An important issue is the relevance of WTO. Experts such as Dr Shekhar Shah, former economic advisor to the World Bank argues that after the new trade initiatives such as the Trans-Pacific Partnership, one must come to the conclusion that the WTO is dead. This view is also echoed by other experts in developing countries since WTO has struggled to negotiate new commitments in recent years. However, Dr. Vaqar Ahmed of SDPI disagrees. He contends that until the time new trading arrangements become successful, the WTO will continue to provide the overarching framework for the exchange of goods and services. Furthermore, mega-regional trade agreements such as TPP cannot provide for dispute resolution and consumer welfare as laid down under WTO.
The deliberations of the moot touched upon issues that have put the last nail in the coffin of Doha round. The final declaration states that many members believe that “new approaches” are needed to move negotiations forward. The discussion in Nairobi has made it clear that the landscape for the WTO as an institution and a negotiating forum for the global trade would look significantly different in the post-Nairobi world. However, many developing countries including India have shown their displeasure with the new path taken by the WTO.
The most significant outcome of the WTO meeting is creation of a level playing field for agricultural exports. The advanced economies have decided to eliminate export subsidies for agricultural export. However, it is worth noting that the new agreement only covers export subsidies, as no concessions have been made on domestic subsidies that remain in place. The developing countries have been given until 2018 or 2020 on the products for which export subsidies were notified. Also, WTO members have agreed to new rules to discipline the activities of state-owned trading enterprises in agricultural and to limit the benefits of export financing support. Lastly, WTO members called for duty-free and quota-free access for cotton from least-developed countries (LDCs).

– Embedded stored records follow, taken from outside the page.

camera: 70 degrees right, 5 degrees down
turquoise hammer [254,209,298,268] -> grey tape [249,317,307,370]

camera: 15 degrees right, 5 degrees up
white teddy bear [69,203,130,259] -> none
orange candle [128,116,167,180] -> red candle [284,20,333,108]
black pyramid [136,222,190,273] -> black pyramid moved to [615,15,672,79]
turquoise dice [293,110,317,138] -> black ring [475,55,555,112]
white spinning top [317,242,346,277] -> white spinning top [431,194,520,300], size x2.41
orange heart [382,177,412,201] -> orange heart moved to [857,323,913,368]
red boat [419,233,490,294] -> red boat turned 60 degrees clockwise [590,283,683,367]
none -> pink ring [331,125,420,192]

Decisions were reached for the specific benefit of LDCs, including enhanced preferential rules of origin and preferential treatment for services providers. The rules of origin agreement establish a set of guidelines to make it easier for exports from LDCs to qualify for preferential market access. Regarding services, a waiver was agreed whereby non-LDC Members can grant preferential treatment to LDCs without breaching their WTO obligations.

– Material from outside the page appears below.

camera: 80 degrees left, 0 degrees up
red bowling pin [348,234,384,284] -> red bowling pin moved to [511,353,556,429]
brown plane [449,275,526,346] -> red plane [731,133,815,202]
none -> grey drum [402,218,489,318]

The WTO has agreed to expand the Information Technology Agreement to eliminate import duties on 201 IT products, which account for over $1.3 trillion of global trade per year. The negotiations commenced in 2010 and had involved members representing the major exporters of IT products. The elimination of duties will be staged with 65 percent of the list of products becoming duty-free on July 1, 2016, and the duties affecting almost all of the outstanding products phased out by 2019. Finally, at Nairobi the neighbouring country Afghanistan has become a full-fledged member of the WTO.

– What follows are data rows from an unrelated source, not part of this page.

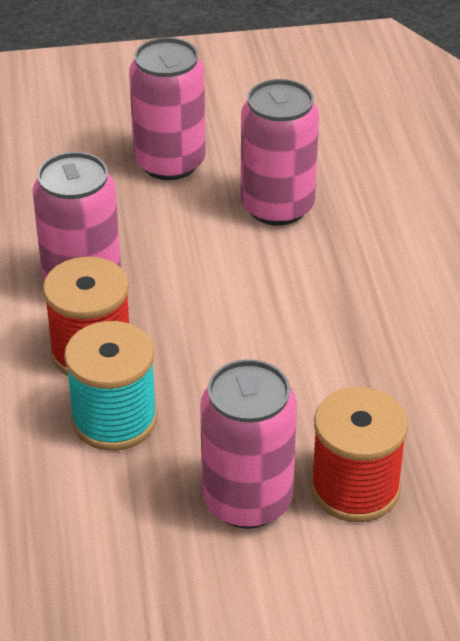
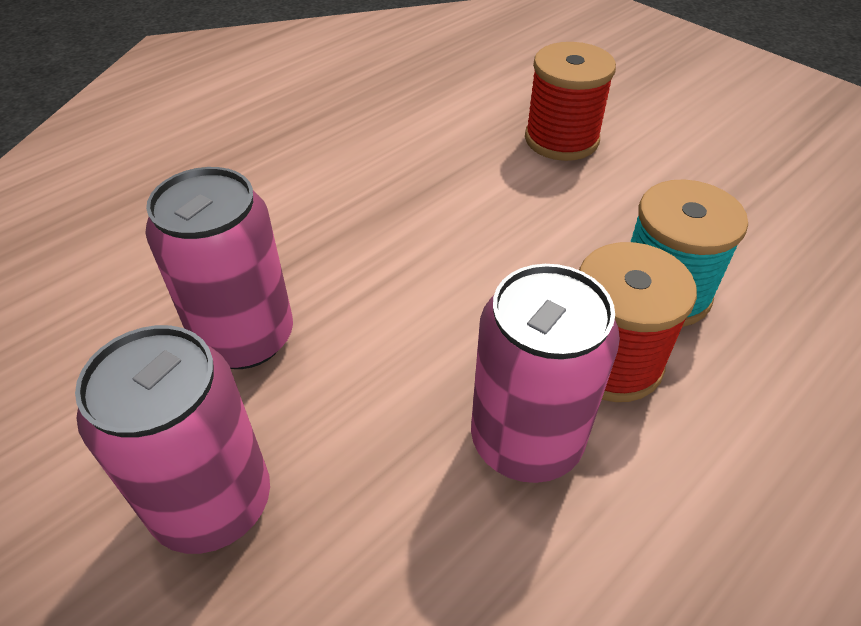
camera: 125 degrees left, 5 degrees up
pink can [200,359,297,529] -> none

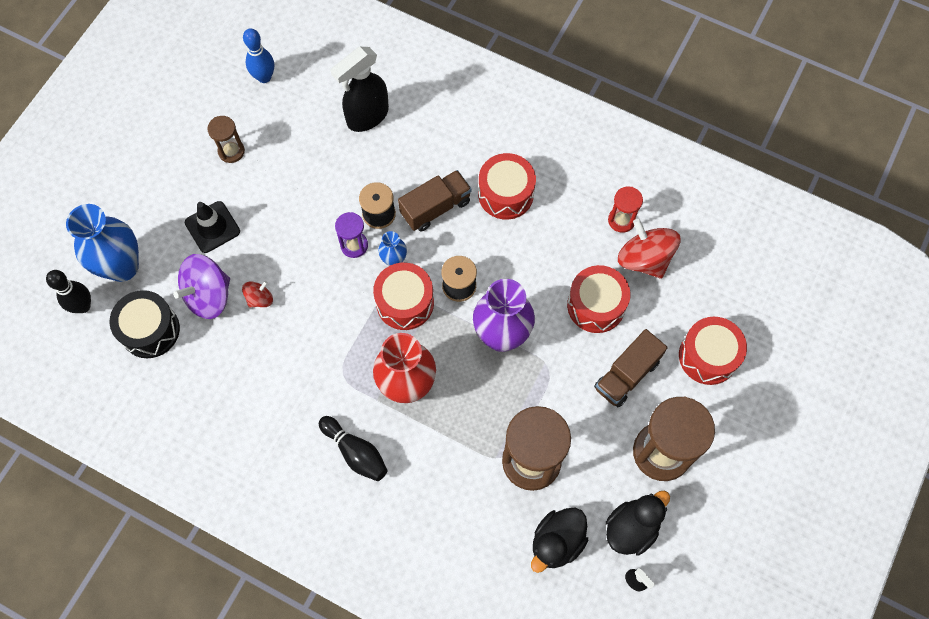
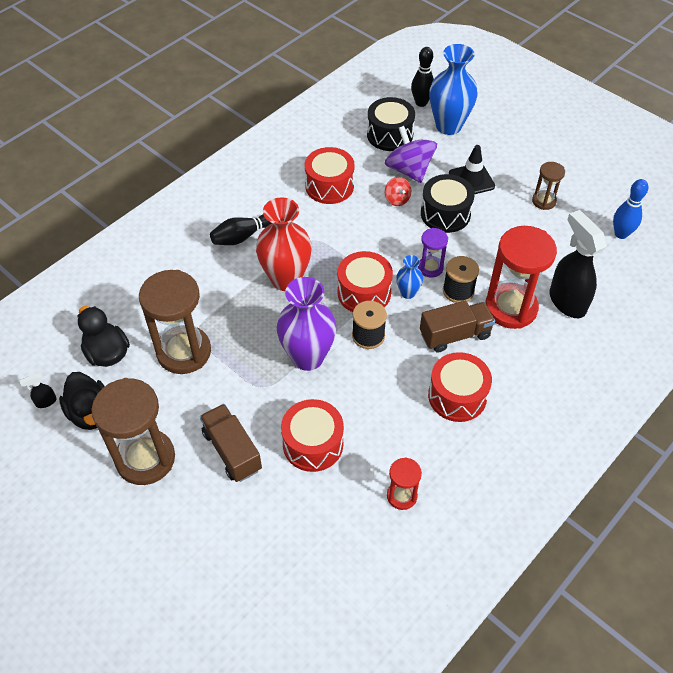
camera: 105 degrees right, 15 degrees down
brown truck [398,170,472,232] -> brown truck turned 90 degrees counterclockwise [420,300,495,353]
red spinning top [618,218,681,278] -> none
red drum [679,317,747,385] -> red drum moved to [305,147,355,204]
none -> black drum [421,174,475,233]
none -> red hourglass [485,226,557,329]

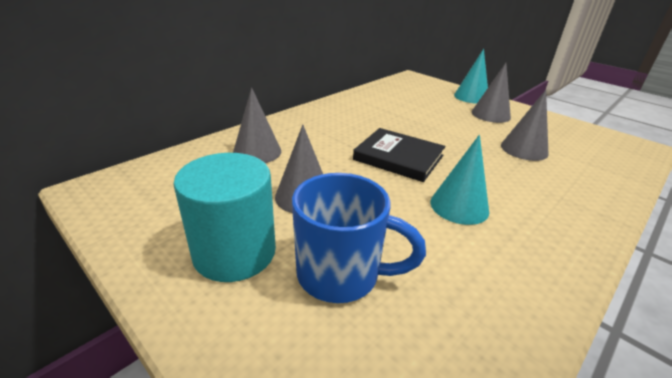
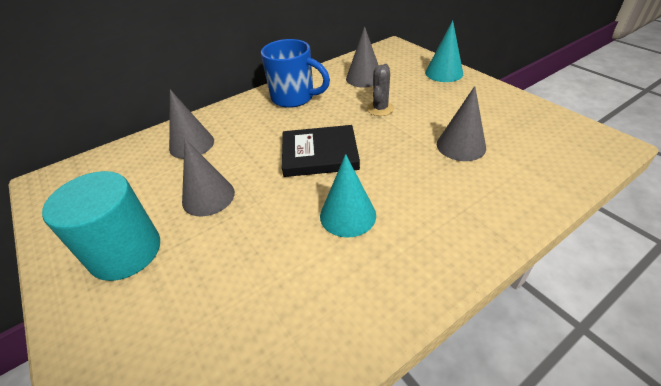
camera: 15 degrees right, 10 degrees up
blue mug [292,173,426,303] -> blue mug moved to [261,39,330,108]
black book [353,128,445,182] -> black book turned 45 degrees counterclockwise [282,125,360,177]
grey cone [472,63,511,123] -> grey cone moved to [346,26,379,87]
none -> grey cactus [367,64,394,116]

For Pakistani agricultural exports, Nairobi meeting brought some blessings according to the trade minister who states that Pakistan will have a level playing field after the elimination of agriculture export subsidies. However, Dr. Vaqar Ahmed says that Pakistan enjoys market access arrangements such as GSP/FTAs but faces different challenges such as raising productivity by addressing energy and regulatory barriers. Also, the country’s export subsidies are small compared to competitors and there is pressure from IMF to reduce them further.
It is unfortunate that Pakistan has not acceded to ITA and has opted to stayed away from it. For the larger good of IT exports, ITA can become a substantial help. Similarly, sooner or later Pakistan and Afghanistan will go into WTO litigations since Pakistan has refused to sign a motor vehicle agreement and to open up the road link for India and Afghanistan until now.